For all the high-minded language used by the egalitarian politicians and
the U.S. Government, the commanders of the United States military readily
accept the link between intelligence and later performance. Military
authorities give every recruit what it calls an Armed Forces Qualification
Test (AFQT). They don't call it an IQ test, but it does measure mental ability
and is, in essence, an IQ test. Linda Gottfredson has pointed out that the
military is prohibited by law (except under a declaration of war) from
enlisting recruits below the 10th percentile level.
That law was enacted because of the extraordinary high training costs and
high rates of failure among such men during the mobilization of forces in
World War II. A U.S. Department of Defense report states, "People with high
AFQT scores are likely to achieve skill proficiency earlier in their first
enlistment than those with low scores."
An example of how powerfully IQ affects different areas of society can be
seen in automobile accident rates. Australian psychologist Brian O'Toole
showed a powerful inverse correlation between IQs and accident mortality
rates. In a study of 46,166 men who previously served in the Australian armed
forces, he found that those who had scores in the Army General Classification
Test correlated to IQs of between 80-85, had almost three times the death rate
due to motor vehicle accidents than those who scored in the 100-115 range. The
mortality figures may be even more extreme for even lower IQ levels, but those
who scored lower than an equivalent IQ of 80 were rejected from service, so
there were no records for them. O'Toole wrote: "[P]eople with lower
intelligence may have a poorer ability to assess risks and, consequently, may
take more poor risks in their driving than do more intelligent people."

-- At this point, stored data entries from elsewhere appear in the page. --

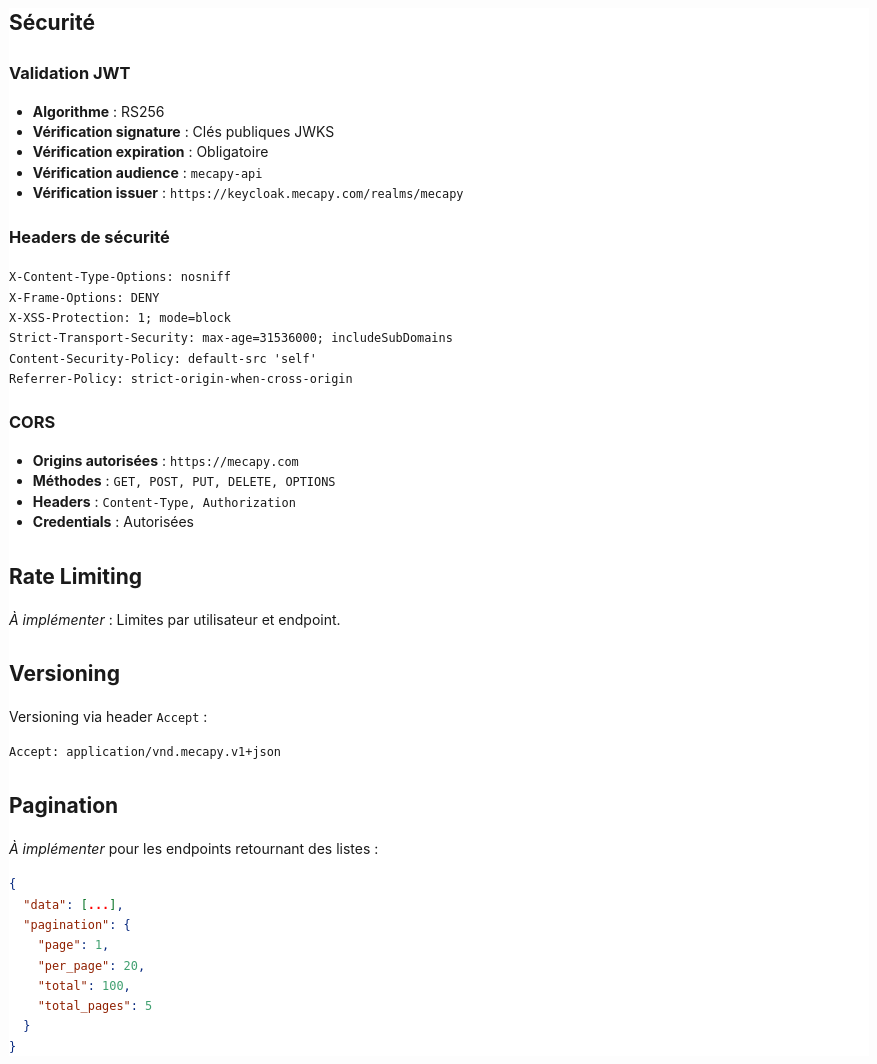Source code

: ## Sécurité

### Validation JWT

- **Algorithme** : RS256
- **Vérification signature** : Clés publiques JWKS
- **Vérification expiration** : Obligatoire
- **Vérification audience** : `mecapy-api`
- **Vérification issuer** : `https://keycloak.mecapy.com/realms/mecapy`

### Headers de sécurité

```http
X-Content-Type-Options: nosniff
X-Frame-Options: DENY
X-XSS-Protection: 1; mode=block
Strict-Transport-Security: max-age=31536000; includeSubDomains
Content-Security-Policy: default-src 'self'
Referrer-Policy: strict-origin-when-cross-origin
```

### CORS

- **Origins autorisées** : `https://mecapy.com`
- **Méthodes** : `GET, POST, PUT, DELETE, OPTIONS`
- **Headers** : `Content-Type, Authorization`
- **Credentials** : Autorisées

## Rate Limiting

*À implémenter* : Limites par utilisateur et endpoint.

## Versioning

Versioning via header `Accept` :

```http
Accept: application/vnd.mecapy.v1+json
```

## Pagination

*À implémenter* pour les endpoints retournant des listes :

```json
{
  "data": [...],
  "pagination": {
    "page": 1,
    "per_page": 20,
    "total": 100,
    "total_pages": 5
  }
}
```
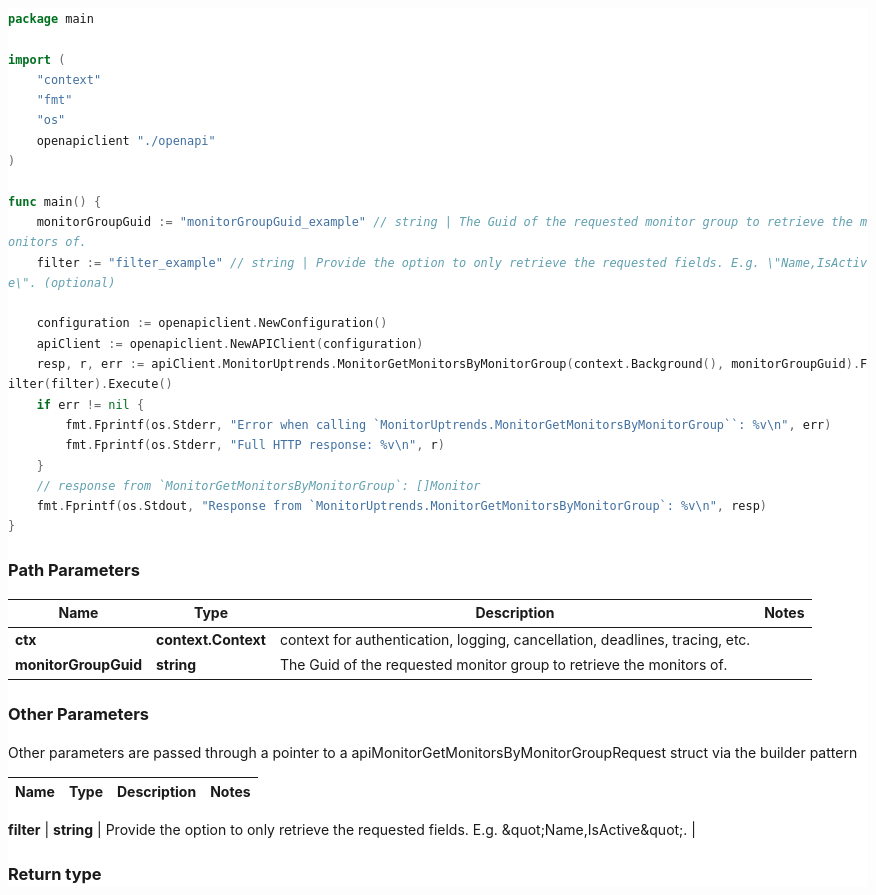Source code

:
 ```go
package main

import (
    "context"
    "fmt"
    "os"
    openapiclient "./openapi"
)

func main() {
    monitorGroupGuid := "monitorGroupGuid_example" // string | The Guid of the requested monitor group to retrieve the monitors of.
    filter := "filter_example" // string | Provide the option to only retrieve the requested fields. E.g. \"Name,IsActive\". (optional)

    configuration := openapiclient.NewConfiguration()
    apiClient := openapiclient.NewAPIClient(configuration)
    resp, r, err := apiClient.MonitorUptrends.MonitorGetMonitorsByMonitorGroup(context.Background(), monitorGroupGuid).Filter(filter).Execute()
    if err != nil {
        fmt.Fprintf(os.Stderr, "Error when calling `MonitorUptrends.MonitorGetMonitorsByMonitorGroup``: %v\n", err)
        fmt.Fprintf(os.Stderr, "Full HTTP response: %v\n", r)
    }
    // response from `MonitorGetMonitorsByMonitorGroup`: []Monitor
    fmt.Fprintf(os.Stdout, "Response from `MonitorUptrends.MonitorGetMonitorsByMonitorGroup`: %v\n", resp)
}
```

### Path Parameters


Name | Type | Description  | Notes
------------- | ------------- | ------------- | -------------
**ctx** | **context.Context** | context for authentication, logging, cancellation, deadlines, tracing, etc.
**monitorGroupGuid** | **string** | The Guid of the requested monitor group to retrieve the monitors of. | 

### Other Parameters

Other parameters are passed through a pointer to a apiMonitorGetMonitorsByMonitorGroupRequest struct via the builder pattern


Name | Type | Description  | Notes
------------- | ------------- | ------------- | -------------

 **filter** | **string** | Provide the option to only retrieve the requested fields. E.g. \&quot;Name,IsActive\&quot;. | 

### Return type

As I delved deeper into the IQ issue in the mid-'60s, I was amazed at the
difference between the media discussion of the IQ controversy and the
scientific literature on the subject. I began reading the papers of a number
of psychologists who argued quite persuasively for the importance of IQ, but
it seemed that these scientists and their studies received very little
coverage in the popular media. Instead the media repeatedly suggested that IQ
really did not mean anything. The popular media also suggested that only
"racists" believe in a strong link between intelligence and heredity. There is
a wealth of information on the important role of genetics in intelligence, but
the media for the most part still ignores it, and repeatedly parrots the line
that "there is no scientific evidence showing that intelligence is inherited."
A more untrue statement has never been spoken.